▶ **Selection**
Electrostatics and Gauss law

Question

How can we prove that surface integral of the electric fieldfor a point charge that is outside a gaussian surface, $$\int\mathbf E\cdot\,\mathrm d\mathbf S,$$ without actually using the concept of flux?

Answer 1

Let us start from Coulomb's law: $$\vec{\mathbf{E}}(\vec{\mathbf{r}}) = \frac{1}{4\pi\varepsilon_0}\frac{q}{r^2}\hat{\mathbf{r}}$$ where we take $\vec{\mathbf{r}}$ to be our coordinate, and $\varepsilon_0$ to be the vacuum permittivity.

Of course, you should be able to see how we can express this same law in terms of the charge density, instead of the charge itself, through integrating over space: $$\vec{\mathbf{E}}(\vec{\mathbf{r}}) = \frac{1}{4\pi\varepsilon_0}\int\frac{\rho(\vec{\mathbf{r}}_0)}{||\vec{\mathbf{r}}_0-\vec{\mathbf{r}}||^2}\hat{\mathbf{r}}~\mathrm{d}^3\vec{\mathbf{r}}$$

where $\rho$ is the aforementioned charge density. Here, we can take as a theorem the divergence of an inverse-square vector field to be $$\vec{\nabla}\cdot\frac{1}{r^2}\vec{\mathbf{r}} = 4\pi\delta(\vec{\mathbf{r}})$$

Using this, we now can take the divergence of our charge density-defined electric field equation: $$\vec{\nabla}\cdot\vec{\mathbf{E}}(\vec{\mathbf{r}}) = \frac{1}{\varepsilon_0}\int\rho(\vec{\mathbf{r}})\delta(\vec{\mathbf{r}}_0-\vec{\mathbf{r}})~\mathrm{d}^3\vec{\mathbf{r}}$$

which is obviously $$\vec{\nabla}\cdot\vec{\mathbf{E}}(\vec{\mathbf{r}}) = \frac{\rho(\vec{\mathbf{r}})}{\varepsilon_0}$$

By the divergence theorem, we can see that this is equivalent to $$\oint \vec{\mathbf{E}}\cdot\mathrm{d}\vec{\mathbf{S}} = \frac{Q}{\varepsilon_0}$$

which is your desired result.

▶ **Tasks for this exercise**
A. Return the stretch of the Gauss's law thread from "Electrostatics and Gauss" through "concept of flux?", copied word for word.
B. Answer these questions from the Gauss's law thread:
(i) Which law does Answer 1 start from?
(ii) What does Answer 1 say ε₀ stands for?
(iii) Which theorem does Answer 1 use to reach the surface integral form?
The rows come from a different source than the Gauss's law thread.

▶ **Listing**
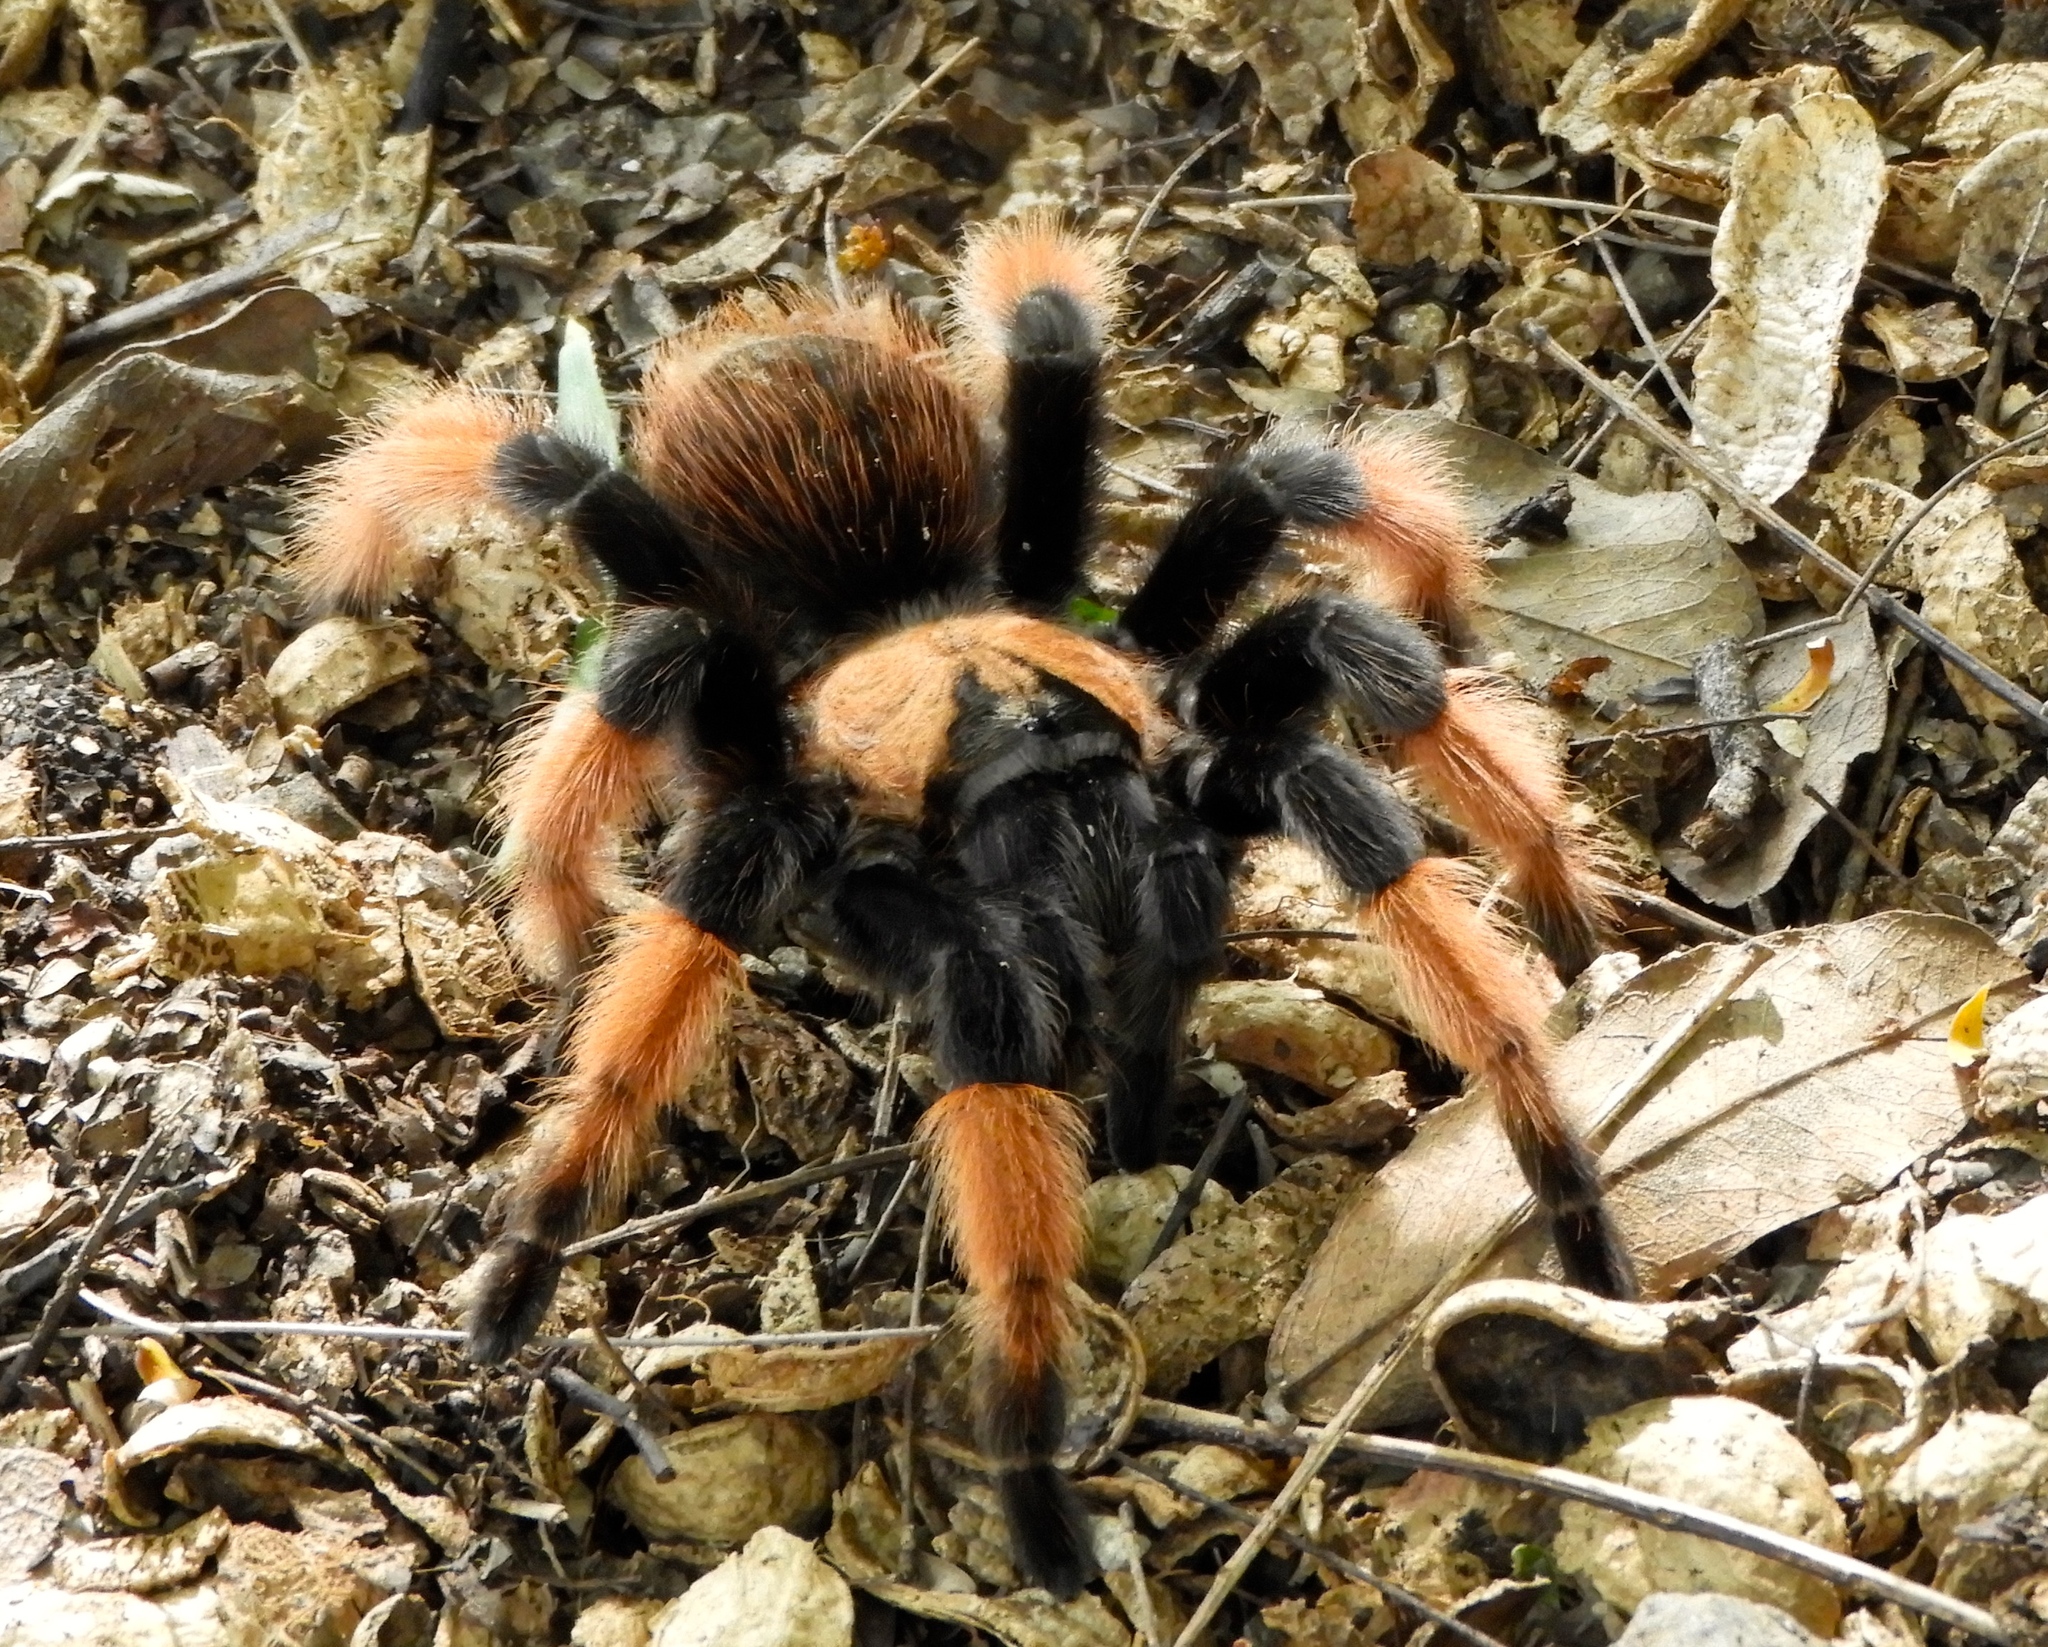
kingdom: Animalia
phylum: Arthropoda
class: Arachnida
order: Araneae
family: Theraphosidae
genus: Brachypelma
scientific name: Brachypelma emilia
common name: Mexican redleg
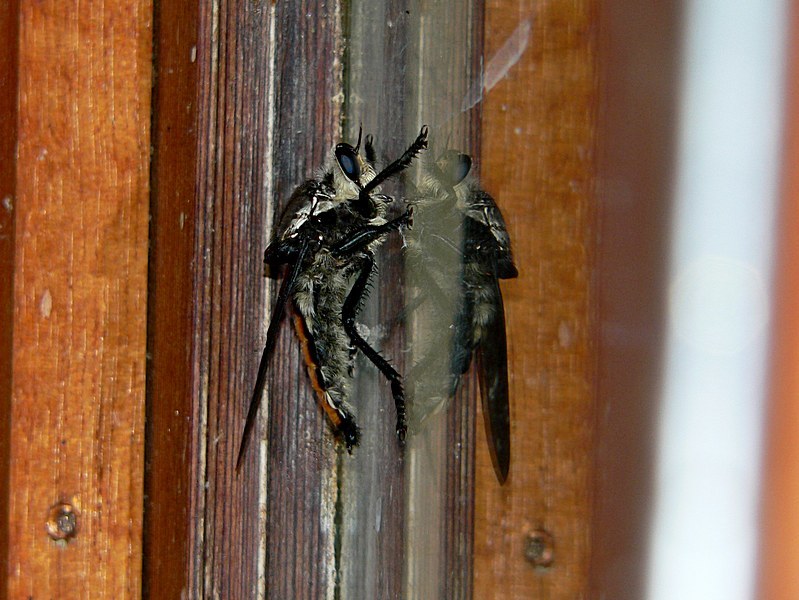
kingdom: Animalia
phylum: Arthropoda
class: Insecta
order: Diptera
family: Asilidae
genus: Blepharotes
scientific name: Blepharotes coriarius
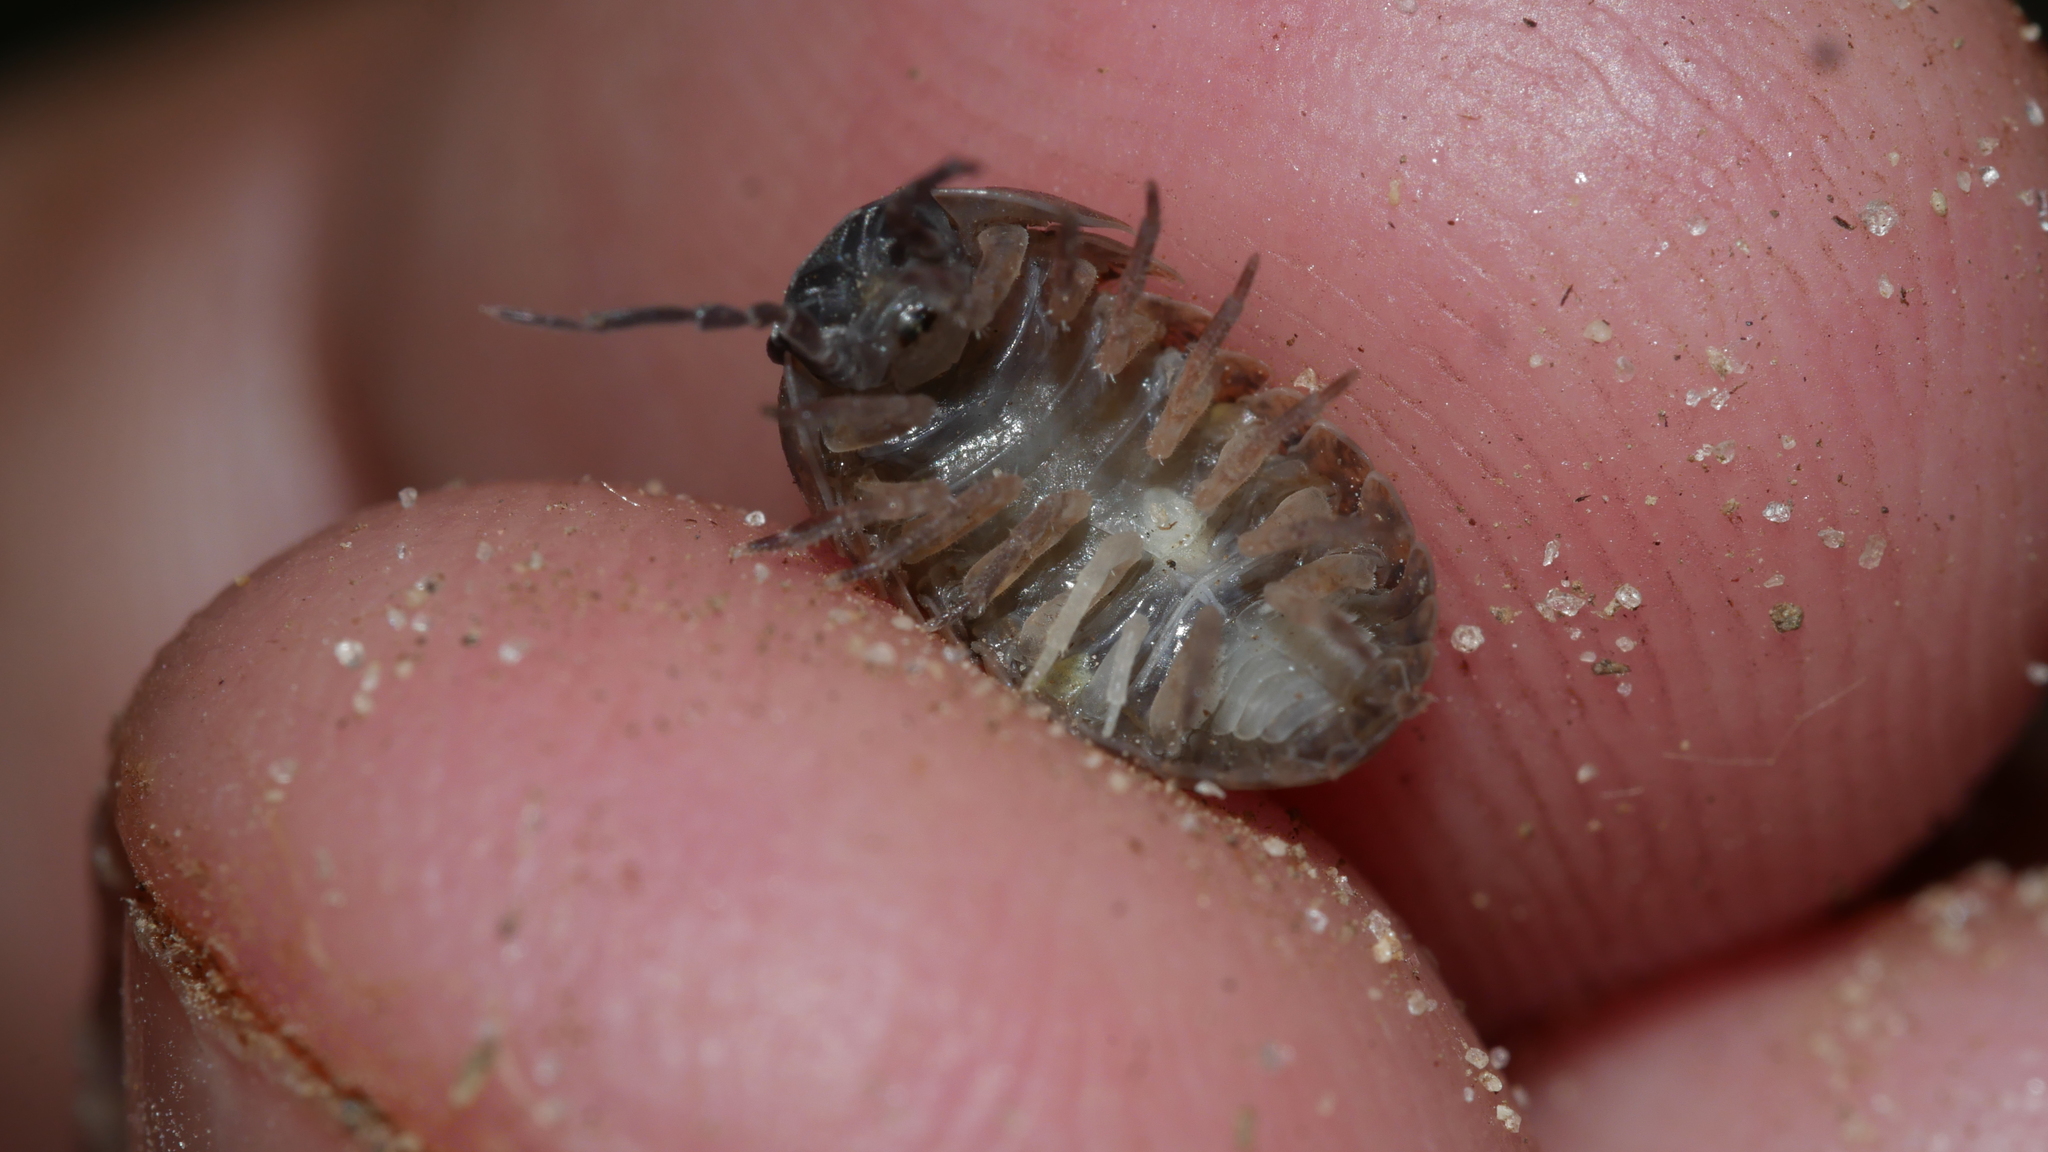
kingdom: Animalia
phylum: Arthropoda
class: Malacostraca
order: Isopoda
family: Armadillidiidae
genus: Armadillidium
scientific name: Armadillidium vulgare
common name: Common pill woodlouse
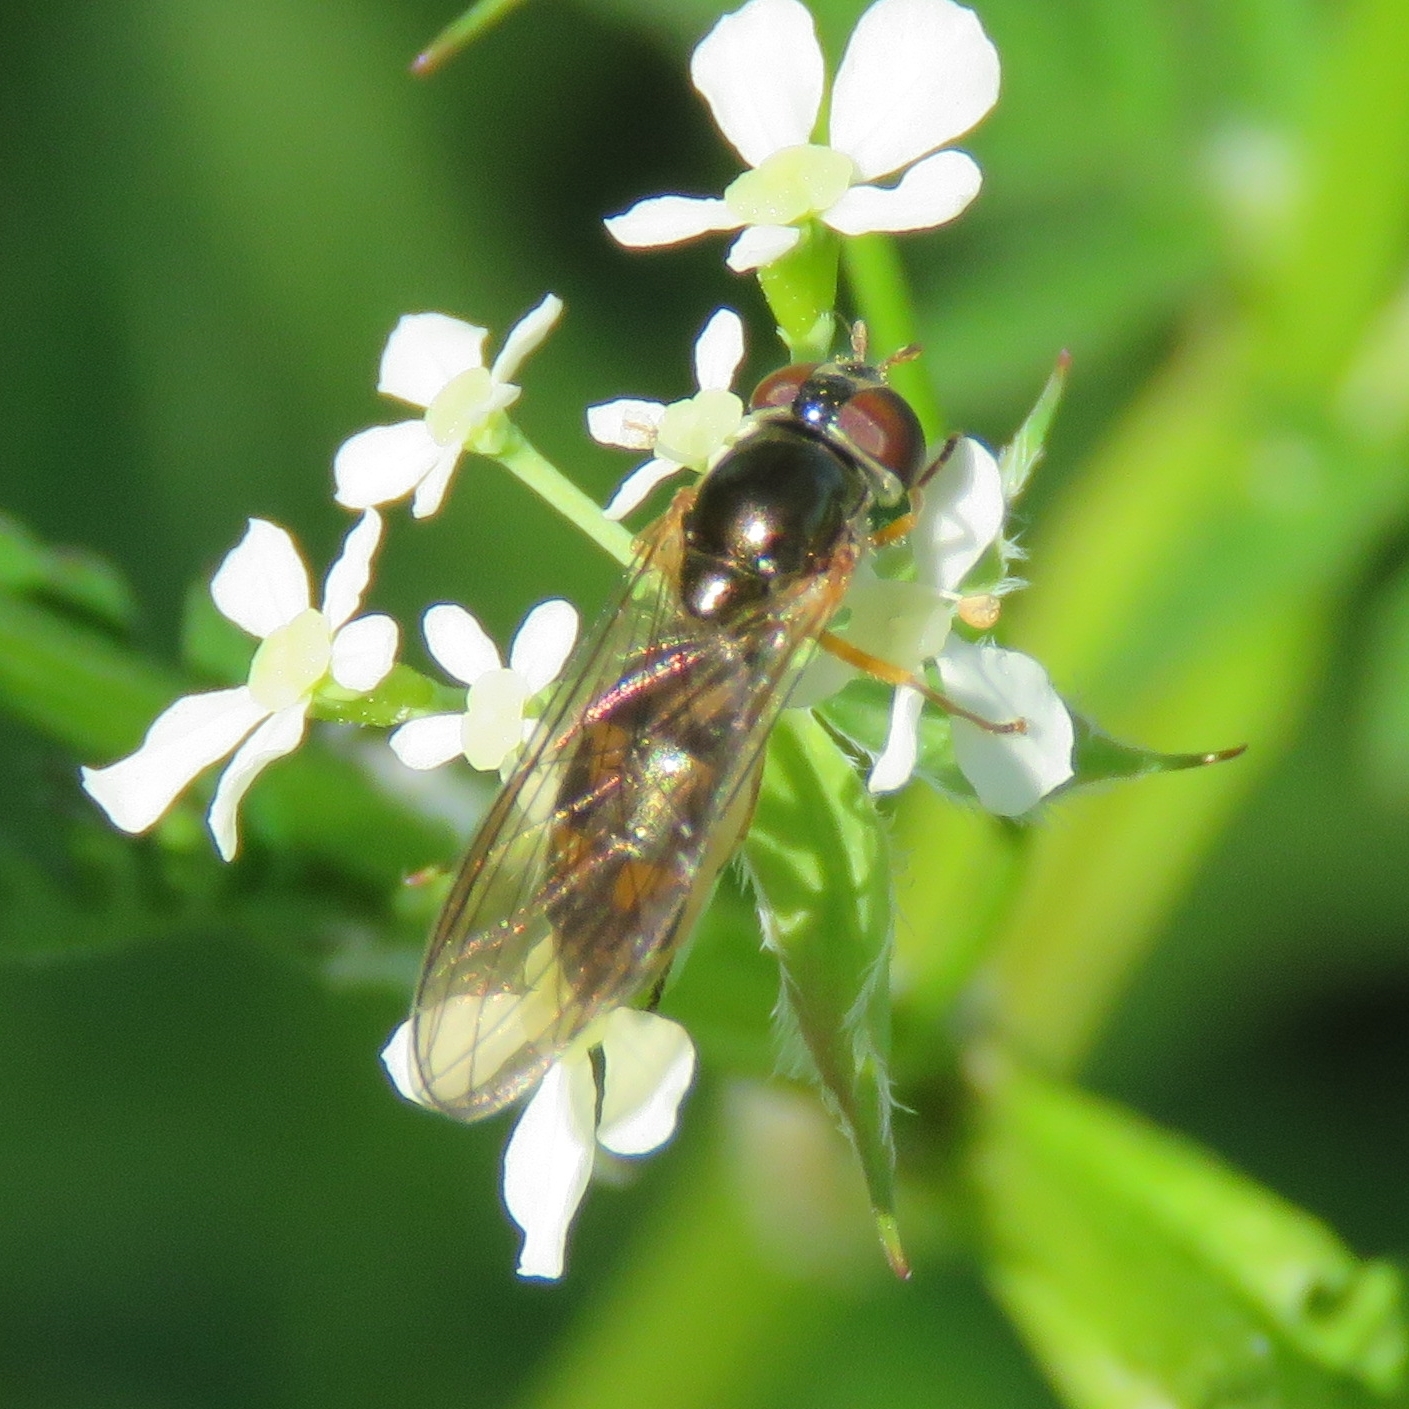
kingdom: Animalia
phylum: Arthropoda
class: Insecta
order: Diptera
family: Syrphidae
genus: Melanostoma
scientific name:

▶ **Response list**
A.
Electrostatics and Gauss law

Question

How can we prove that surface integral of the electric fieldfor a point charge that is outside a gaussian surface, $$\int\mathbf E\cdot\,\mathrm d\mathbf S,$$ without actually using the concept of flux?

B.
(i) Coulomb's law
(ii) The vacuum permittivity
(iii) The divergence theorem